Exploitation of the React2Shell vulnerability (CVE-2025-55182)

Posted date 30/04/2026

The vulnerability known as React2Shell (CVE-2025-55182) was publicly disclosed in early December 2025, when the React team issued an urgent security advisory warning of a critical flaw in its server component architecture. Around the same time, the ecosystem of frameworks that rely on React, particularly Next.js, began assessing the impact of the issue. Within days, the cybersecurity community and numerous technology companies confirmed the severity of the vulnerability, highlighting its potential to enable remote code execution without authentication. The speed with which the information spread prompted many development teams to activate incident response protocols.
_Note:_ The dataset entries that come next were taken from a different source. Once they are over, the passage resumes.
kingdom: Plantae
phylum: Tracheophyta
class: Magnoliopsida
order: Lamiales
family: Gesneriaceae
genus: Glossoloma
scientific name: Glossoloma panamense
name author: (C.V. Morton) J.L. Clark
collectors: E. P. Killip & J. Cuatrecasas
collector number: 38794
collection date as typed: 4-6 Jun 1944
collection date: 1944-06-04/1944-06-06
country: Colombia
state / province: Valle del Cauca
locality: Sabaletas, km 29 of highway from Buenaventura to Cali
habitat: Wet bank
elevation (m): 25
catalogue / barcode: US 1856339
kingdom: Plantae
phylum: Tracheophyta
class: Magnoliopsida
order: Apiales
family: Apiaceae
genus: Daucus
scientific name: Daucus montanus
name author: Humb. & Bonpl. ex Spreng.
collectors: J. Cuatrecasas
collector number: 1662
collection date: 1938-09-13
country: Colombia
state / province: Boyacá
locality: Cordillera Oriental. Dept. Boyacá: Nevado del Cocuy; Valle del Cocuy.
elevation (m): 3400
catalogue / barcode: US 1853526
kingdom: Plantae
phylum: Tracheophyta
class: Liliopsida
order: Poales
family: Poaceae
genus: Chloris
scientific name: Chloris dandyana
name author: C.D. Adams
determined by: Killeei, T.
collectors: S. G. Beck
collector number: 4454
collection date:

This vulnerability allows attackers to exploit flaws in the React Server Components serialization mechanism, making it possible to execute malicious code on servers running affected applications. Shortly after its disclosure, active exploitation campaigns were detected—some attributed to organized groups, that took advantage of the flaw to compromise systems and extract sensitive data such as credentials, tokens, and internal configurations. Among the most affected are companies using applications built with React and Next.js, including production platforms that had not applied the patches in time. In response, the React development teams and providers such as Vercel released security updates and mitigation guidelines, recommending updating dependencies, restricting vulnerable endpoints, and monitoring suspicious access. Additionally, cybersecurity firms issued urgent alerts in light of the active, large-scale exploitation.

As things stand, the vulnerability is considered known and partially mitigated, although it continues to pose a significant risk to systems that have not been properly updated or audited. Throughout 2026, campaigns exploiting unpatched instances have continued to be detected, indicating that the problem persists beyond its initial disclosure.